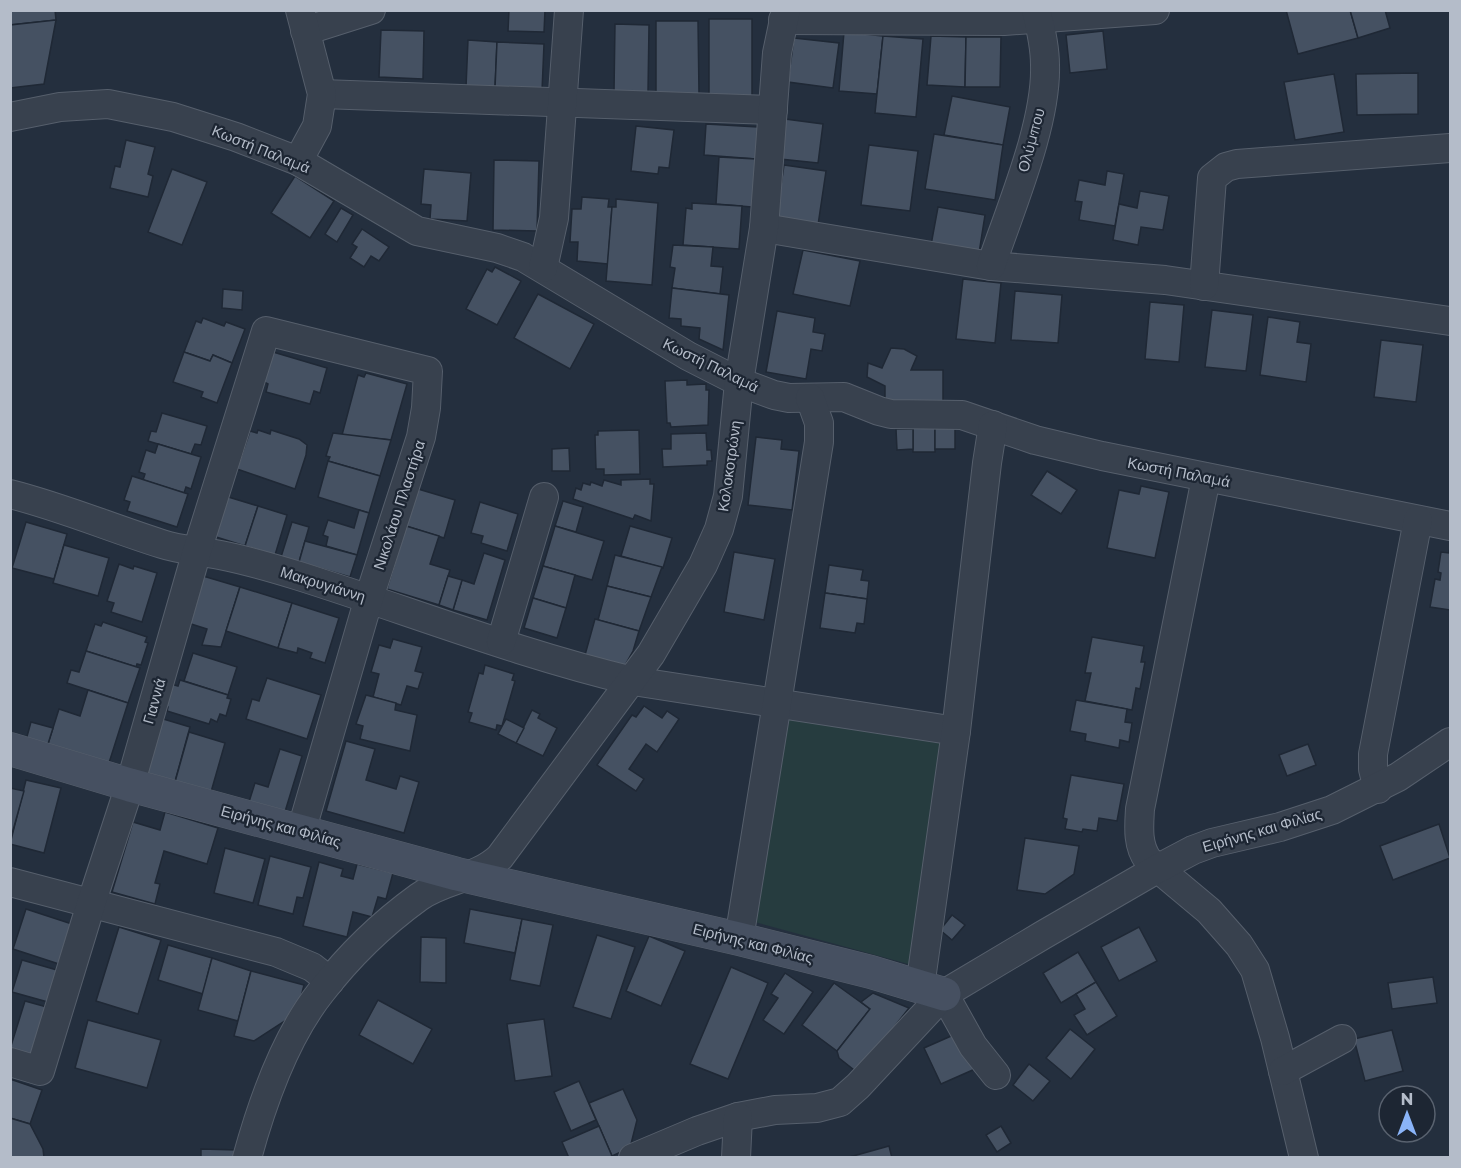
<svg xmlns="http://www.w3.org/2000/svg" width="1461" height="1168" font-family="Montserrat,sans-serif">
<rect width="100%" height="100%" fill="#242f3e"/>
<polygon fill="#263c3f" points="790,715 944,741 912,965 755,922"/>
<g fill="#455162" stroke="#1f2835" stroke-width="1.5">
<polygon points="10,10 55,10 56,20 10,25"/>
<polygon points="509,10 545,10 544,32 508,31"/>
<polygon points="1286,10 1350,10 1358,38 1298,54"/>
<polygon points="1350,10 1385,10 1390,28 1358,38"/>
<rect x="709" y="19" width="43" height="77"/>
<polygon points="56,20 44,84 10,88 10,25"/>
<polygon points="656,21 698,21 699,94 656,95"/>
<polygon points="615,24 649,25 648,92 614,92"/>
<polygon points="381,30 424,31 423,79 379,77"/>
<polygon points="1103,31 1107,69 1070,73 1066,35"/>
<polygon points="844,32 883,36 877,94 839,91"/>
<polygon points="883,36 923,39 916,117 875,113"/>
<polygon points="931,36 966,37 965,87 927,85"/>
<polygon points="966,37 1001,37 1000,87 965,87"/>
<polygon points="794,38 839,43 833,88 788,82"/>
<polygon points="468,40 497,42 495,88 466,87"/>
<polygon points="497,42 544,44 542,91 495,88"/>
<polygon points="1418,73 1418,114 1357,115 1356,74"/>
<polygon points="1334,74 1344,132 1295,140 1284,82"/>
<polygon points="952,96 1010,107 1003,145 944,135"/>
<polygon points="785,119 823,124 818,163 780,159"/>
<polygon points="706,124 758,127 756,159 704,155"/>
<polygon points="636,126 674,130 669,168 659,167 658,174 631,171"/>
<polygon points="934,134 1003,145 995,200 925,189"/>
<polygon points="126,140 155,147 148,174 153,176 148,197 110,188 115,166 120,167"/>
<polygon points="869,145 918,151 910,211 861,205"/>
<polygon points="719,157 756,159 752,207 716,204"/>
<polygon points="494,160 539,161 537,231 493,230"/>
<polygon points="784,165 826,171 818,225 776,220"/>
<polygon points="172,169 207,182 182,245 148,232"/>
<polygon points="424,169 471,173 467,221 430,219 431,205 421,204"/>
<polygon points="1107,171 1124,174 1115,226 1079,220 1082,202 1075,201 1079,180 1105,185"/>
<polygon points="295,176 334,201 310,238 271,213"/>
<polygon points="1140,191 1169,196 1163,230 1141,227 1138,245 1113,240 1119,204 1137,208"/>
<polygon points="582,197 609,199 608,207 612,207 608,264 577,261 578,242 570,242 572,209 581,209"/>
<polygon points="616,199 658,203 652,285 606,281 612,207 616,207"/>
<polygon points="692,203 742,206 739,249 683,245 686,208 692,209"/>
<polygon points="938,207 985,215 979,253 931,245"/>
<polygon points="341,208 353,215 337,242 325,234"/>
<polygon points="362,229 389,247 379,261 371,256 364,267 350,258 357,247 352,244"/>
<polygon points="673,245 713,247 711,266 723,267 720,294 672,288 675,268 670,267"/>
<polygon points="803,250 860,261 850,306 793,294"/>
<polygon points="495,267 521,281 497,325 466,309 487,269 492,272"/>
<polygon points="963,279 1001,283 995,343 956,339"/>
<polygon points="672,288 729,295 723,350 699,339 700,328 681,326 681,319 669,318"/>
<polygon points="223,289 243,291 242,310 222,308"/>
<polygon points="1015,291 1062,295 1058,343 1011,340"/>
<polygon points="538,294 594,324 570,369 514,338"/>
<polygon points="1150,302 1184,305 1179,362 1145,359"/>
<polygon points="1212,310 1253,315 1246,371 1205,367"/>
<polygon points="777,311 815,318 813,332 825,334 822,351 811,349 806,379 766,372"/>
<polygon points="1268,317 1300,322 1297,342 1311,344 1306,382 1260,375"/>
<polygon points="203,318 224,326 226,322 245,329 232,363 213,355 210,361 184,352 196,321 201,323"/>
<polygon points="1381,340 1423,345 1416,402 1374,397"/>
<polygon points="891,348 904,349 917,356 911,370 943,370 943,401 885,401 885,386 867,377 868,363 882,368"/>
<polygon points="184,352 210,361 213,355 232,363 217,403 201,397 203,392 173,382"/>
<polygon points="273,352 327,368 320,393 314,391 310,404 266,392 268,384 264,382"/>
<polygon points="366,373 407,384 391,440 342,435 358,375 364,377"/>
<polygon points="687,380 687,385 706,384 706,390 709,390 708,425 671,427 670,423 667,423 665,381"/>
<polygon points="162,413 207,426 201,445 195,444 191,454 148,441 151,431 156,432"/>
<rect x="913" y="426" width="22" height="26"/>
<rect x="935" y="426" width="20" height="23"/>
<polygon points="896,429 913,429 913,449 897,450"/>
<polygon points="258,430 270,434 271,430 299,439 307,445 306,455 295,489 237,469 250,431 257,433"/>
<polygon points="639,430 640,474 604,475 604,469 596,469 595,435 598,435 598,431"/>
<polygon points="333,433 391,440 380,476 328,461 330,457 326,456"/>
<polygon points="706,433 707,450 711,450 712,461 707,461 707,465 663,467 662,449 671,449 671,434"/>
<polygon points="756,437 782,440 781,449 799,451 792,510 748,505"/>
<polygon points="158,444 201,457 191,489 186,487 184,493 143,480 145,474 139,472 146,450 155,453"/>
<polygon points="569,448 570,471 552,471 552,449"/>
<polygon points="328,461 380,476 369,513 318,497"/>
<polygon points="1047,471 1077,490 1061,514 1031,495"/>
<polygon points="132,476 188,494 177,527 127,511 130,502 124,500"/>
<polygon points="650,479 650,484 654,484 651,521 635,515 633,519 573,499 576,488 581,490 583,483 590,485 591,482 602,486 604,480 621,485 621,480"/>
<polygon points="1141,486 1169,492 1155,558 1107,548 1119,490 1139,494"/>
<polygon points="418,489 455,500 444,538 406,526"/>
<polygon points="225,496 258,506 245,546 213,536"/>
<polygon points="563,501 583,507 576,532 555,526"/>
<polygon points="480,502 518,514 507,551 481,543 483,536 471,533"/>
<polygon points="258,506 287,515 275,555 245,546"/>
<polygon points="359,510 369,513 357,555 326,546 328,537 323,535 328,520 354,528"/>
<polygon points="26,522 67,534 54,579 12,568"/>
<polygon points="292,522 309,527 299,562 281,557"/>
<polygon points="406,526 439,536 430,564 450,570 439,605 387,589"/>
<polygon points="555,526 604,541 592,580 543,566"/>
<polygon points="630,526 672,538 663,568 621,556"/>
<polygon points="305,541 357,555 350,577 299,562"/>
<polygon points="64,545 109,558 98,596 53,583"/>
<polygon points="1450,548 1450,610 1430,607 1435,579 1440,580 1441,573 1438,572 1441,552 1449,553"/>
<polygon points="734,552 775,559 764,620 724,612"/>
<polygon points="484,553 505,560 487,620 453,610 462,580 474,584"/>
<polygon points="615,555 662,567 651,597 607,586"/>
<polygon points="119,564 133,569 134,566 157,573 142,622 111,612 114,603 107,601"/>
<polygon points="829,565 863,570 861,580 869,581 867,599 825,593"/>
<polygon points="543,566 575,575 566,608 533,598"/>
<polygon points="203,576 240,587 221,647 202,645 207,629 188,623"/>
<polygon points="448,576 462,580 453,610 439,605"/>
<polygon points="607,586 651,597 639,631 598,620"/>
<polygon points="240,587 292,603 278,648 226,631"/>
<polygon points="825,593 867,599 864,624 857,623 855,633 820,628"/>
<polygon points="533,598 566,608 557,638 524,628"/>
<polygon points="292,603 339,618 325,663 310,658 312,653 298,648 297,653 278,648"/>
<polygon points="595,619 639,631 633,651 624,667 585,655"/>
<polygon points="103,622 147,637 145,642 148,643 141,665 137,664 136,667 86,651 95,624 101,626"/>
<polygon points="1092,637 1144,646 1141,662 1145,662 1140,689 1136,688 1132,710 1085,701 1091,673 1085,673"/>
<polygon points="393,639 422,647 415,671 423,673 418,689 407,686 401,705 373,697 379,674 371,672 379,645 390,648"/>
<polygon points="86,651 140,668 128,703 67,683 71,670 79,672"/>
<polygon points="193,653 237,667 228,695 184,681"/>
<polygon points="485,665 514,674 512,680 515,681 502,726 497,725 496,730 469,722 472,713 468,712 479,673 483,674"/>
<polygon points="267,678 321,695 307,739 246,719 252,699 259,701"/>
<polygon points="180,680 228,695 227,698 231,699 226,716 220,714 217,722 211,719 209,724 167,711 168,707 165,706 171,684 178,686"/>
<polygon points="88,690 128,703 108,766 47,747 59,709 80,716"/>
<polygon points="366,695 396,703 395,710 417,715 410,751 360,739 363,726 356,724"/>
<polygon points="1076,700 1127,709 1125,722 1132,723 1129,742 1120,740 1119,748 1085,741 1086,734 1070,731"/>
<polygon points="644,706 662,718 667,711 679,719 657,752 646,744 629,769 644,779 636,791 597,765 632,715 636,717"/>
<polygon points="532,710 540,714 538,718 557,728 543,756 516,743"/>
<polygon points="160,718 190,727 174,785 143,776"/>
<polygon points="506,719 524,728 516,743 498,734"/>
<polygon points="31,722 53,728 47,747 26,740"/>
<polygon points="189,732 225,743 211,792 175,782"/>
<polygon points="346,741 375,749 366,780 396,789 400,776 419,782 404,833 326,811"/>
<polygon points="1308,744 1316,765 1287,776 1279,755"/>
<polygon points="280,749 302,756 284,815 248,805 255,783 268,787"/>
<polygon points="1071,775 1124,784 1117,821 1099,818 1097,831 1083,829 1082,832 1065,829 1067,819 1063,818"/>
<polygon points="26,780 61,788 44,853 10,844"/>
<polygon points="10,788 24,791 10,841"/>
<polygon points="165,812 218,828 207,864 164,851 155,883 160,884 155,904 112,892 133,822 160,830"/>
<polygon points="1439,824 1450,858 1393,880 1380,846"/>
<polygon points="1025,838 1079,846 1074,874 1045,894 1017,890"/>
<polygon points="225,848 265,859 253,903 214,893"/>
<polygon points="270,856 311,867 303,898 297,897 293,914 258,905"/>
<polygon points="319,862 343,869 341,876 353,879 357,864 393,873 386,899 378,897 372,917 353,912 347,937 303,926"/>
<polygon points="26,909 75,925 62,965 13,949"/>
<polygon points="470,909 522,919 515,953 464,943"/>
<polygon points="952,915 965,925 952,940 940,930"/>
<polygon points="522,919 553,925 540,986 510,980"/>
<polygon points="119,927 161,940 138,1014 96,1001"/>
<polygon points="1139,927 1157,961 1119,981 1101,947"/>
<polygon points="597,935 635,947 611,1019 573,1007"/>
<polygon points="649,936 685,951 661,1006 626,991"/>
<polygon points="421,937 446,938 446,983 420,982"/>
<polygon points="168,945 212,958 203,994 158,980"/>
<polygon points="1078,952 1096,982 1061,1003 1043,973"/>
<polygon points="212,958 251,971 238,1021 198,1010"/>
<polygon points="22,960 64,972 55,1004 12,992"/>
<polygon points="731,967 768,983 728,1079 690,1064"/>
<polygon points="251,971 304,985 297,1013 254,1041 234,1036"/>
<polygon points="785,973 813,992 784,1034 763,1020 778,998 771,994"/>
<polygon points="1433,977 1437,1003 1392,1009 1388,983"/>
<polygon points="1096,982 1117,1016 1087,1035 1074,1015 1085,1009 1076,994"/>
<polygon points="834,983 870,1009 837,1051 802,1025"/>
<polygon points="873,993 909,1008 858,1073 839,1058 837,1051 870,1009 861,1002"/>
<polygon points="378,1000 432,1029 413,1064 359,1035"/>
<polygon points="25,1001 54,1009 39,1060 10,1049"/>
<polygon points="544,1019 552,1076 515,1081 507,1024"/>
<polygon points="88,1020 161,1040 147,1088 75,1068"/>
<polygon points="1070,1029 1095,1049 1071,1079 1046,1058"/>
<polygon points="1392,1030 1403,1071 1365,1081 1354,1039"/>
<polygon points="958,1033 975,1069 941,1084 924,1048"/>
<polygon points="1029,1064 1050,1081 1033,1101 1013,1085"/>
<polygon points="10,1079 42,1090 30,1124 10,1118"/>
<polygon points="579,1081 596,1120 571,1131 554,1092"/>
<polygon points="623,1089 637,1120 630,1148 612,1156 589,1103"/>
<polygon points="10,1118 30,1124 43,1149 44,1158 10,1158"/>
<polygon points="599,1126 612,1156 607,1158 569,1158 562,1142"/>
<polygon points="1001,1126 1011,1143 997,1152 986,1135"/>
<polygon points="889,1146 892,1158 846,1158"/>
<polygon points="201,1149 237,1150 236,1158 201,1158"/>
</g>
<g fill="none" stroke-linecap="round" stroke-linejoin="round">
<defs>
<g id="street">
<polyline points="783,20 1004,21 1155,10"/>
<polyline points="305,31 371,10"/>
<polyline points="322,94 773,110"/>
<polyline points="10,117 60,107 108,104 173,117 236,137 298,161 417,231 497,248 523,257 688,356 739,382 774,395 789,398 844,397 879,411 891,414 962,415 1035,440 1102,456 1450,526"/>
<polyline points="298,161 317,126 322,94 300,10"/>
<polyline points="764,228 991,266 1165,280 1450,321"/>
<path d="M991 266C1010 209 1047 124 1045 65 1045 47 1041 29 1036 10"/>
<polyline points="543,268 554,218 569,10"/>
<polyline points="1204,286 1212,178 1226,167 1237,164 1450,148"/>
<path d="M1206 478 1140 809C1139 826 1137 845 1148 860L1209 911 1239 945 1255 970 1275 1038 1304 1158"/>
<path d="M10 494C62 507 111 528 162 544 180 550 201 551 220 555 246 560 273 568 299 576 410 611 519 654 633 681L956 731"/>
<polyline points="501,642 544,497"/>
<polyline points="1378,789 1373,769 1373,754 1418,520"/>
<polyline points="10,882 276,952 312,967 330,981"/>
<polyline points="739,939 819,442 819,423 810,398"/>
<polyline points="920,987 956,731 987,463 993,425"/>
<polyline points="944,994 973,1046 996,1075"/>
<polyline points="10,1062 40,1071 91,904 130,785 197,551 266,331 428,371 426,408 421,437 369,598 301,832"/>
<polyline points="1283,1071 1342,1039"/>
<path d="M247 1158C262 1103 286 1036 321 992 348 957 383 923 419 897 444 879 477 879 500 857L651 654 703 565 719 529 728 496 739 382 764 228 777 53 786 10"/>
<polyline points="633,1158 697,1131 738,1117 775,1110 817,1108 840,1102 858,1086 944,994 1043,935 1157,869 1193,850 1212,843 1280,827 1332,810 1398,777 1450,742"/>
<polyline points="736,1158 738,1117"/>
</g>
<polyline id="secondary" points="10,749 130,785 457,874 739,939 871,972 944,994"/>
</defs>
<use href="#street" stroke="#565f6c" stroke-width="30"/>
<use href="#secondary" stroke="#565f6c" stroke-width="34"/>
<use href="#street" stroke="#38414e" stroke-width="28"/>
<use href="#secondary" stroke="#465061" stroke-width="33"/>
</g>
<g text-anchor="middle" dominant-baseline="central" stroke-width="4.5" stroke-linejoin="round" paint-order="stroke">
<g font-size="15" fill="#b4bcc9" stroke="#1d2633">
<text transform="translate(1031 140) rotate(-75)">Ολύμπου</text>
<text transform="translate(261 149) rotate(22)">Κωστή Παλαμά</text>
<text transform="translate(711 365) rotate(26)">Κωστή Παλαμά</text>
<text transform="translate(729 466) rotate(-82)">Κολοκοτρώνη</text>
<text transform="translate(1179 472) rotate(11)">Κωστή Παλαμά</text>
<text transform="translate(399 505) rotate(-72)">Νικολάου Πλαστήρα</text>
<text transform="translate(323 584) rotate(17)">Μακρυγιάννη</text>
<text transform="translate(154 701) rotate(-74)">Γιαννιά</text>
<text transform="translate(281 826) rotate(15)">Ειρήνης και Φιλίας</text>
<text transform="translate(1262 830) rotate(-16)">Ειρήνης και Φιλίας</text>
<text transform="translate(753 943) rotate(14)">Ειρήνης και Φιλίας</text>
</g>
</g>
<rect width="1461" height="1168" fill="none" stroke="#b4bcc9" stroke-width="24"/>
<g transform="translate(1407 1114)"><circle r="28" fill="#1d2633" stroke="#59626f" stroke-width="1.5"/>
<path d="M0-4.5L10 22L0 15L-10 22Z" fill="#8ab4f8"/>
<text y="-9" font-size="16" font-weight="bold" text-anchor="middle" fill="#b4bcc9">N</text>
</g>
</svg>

· · · ·

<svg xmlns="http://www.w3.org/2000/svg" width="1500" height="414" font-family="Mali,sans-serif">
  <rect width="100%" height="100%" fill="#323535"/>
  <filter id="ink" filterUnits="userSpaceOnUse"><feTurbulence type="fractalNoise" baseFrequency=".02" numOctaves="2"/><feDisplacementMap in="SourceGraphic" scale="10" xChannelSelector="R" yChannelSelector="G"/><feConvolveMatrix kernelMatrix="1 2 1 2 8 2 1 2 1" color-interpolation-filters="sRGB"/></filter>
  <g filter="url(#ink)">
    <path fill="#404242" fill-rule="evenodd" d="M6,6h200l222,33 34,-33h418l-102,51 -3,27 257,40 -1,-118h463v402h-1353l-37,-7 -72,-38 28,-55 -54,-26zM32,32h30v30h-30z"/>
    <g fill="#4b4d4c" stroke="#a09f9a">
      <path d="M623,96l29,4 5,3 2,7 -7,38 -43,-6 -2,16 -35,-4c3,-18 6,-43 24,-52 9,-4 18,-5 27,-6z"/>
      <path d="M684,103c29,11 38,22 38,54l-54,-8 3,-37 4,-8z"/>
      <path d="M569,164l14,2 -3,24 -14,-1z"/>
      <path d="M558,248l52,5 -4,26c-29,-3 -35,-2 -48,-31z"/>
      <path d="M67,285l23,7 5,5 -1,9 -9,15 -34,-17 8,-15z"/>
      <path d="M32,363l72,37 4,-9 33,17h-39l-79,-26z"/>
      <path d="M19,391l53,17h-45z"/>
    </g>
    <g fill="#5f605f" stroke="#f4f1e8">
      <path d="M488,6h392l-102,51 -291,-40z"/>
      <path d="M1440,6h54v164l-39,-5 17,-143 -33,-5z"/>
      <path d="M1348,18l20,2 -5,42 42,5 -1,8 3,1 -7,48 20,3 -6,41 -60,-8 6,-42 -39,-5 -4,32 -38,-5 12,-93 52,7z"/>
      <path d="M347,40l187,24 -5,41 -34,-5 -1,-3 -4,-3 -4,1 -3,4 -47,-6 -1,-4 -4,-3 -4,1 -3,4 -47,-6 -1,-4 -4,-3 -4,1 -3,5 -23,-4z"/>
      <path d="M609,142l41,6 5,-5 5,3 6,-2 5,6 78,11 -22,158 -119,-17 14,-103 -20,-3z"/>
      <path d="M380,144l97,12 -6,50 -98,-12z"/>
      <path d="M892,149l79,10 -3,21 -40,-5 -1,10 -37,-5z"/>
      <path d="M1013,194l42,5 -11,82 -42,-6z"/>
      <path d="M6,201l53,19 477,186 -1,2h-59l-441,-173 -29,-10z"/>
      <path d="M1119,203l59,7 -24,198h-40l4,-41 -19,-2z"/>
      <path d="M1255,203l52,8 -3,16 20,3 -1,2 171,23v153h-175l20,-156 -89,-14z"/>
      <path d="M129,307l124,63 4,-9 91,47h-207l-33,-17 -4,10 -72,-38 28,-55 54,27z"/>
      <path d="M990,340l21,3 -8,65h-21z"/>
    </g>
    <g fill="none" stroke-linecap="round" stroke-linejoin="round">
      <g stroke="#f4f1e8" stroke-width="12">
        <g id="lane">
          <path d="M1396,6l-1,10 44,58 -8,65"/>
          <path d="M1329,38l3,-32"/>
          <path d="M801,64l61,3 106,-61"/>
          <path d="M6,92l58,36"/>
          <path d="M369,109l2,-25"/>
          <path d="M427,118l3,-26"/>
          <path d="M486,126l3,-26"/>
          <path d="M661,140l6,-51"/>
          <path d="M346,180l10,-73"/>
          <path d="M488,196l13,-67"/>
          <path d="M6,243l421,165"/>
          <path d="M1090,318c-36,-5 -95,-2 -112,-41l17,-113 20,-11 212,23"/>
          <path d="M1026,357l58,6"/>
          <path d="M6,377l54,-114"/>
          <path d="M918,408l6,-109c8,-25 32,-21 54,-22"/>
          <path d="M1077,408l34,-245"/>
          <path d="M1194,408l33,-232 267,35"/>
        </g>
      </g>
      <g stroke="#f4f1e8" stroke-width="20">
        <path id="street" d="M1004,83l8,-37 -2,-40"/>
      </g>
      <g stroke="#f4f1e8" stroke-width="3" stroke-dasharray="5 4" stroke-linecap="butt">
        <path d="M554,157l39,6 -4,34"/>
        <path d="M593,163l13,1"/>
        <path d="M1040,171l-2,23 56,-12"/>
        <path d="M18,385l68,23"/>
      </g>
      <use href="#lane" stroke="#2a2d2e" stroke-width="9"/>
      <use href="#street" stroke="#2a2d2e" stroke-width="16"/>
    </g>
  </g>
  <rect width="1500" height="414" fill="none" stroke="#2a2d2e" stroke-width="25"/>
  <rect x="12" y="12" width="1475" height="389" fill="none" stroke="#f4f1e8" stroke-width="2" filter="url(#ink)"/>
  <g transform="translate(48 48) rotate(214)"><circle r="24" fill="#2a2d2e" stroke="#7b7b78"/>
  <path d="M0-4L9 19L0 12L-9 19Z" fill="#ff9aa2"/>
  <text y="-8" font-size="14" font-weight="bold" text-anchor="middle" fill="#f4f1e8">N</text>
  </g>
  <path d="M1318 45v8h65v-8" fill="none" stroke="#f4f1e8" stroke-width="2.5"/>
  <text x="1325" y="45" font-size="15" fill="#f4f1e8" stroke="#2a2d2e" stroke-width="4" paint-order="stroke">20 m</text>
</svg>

· · · ·

Across all the entries above, count each line that has the word "bold" in it, and give only the count.

2